Objectives: The purpose of this study was to investigate the effect of long-term ventricular pacing on myocardial perfusion and function in patients receiving such pacing.
Background: The long-term effect of ventricular pacing on myocardial perfusion and function in humans is unclear, although animal studies have suggested that it may be adverse.
Methods: Forty-three patients with complete heart block and dual-chamber rate-adaptive (DDDR) pacing were studied. All underwent thallium-201 (Tl-201) exercise myocardial scintigraphy to assess myocardial perfusion and radionuclide ventriculography to determine left ventricular function and regional wall motion. Coronary angiography was also performed in patients with abnormal findings on Tl-201 study.

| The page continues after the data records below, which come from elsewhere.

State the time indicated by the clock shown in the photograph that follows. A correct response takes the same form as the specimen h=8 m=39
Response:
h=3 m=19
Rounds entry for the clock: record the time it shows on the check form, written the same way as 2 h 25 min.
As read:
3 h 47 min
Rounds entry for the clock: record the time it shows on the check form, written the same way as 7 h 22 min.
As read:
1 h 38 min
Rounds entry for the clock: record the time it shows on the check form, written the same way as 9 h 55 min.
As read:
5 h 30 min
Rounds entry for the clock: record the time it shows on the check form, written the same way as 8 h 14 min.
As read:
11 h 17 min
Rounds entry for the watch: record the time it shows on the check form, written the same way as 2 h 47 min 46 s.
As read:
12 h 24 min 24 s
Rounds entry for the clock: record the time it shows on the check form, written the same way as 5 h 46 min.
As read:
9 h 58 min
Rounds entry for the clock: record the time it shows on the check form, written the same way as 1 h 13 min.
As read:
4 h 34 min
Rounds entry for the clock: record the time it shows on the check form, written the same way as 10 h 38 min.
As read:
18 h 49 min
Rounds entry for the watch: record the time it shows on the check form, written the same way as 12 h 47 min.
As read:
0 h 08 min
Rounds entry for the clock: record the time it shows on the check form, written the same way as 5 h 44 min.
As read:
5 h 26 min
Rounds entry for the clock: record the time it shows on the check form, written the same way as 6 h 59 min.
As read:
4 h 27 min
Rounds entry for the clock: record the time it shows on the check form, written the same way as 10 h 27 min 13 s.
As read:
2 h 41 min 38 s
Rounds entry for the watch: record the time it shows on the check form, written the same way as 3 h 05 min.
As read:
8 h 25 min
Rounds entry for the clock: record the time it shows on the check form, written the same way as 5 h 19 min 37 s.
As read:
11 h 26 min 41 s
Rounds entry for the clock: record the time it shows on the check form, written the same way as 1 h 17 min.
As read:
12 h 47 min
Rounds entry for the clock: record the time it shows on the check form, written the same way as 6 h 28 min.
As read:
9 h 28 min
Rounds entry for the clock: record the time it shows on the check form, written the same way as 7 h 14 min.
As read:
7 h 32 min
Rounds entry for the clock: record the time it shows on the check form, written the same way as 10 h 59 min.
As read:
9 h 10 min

Results: There was no significant difference in mean age, gender, percent ventricular pacing, pacing threshold, ventricular pacing output and metabolic equivalents on exercise testing between patients with or without perfusion defects on exercise Tl-201 scintigraphy. However, the duration of pacing tended to be longer in patients with than in those without perfusion defects (43.9 +/- 49.7 vs. 20.1 +/- 9.8 months, p = 0.05). Tl-201 perfusion defects were noted in 28 (65%) of 43 of patients (inferior 78% [n = 22], apical 67% [n = 17], septal 21% [n = 6], anterior 7% [n = 2], lateral 3% [n = 1)]. Of 16 of 28 patients with abnormal Tl-201 findings who underwent coronary angiography, only 3 (19%) had significant coronary artery disease. Patients with an abnormal perfusion defect had a significantly lower left ventricular ejection fraction (48.5 +/- 9.9% vs. 59.6 +/- 8.9%, p < 0.001) and a higher percent of wall motion abnormalities (57% vs. 20%, p = 0.026), mainly over apical regions.
Conclusions: Long-term right ventricular apical pacing resulted in a high incidence of myocardial perfusion defects that increased with the duration of pacing. These myocardial perfusion abnormalities were associated with apical wall motion abnormalities and impaired global left ventricular function.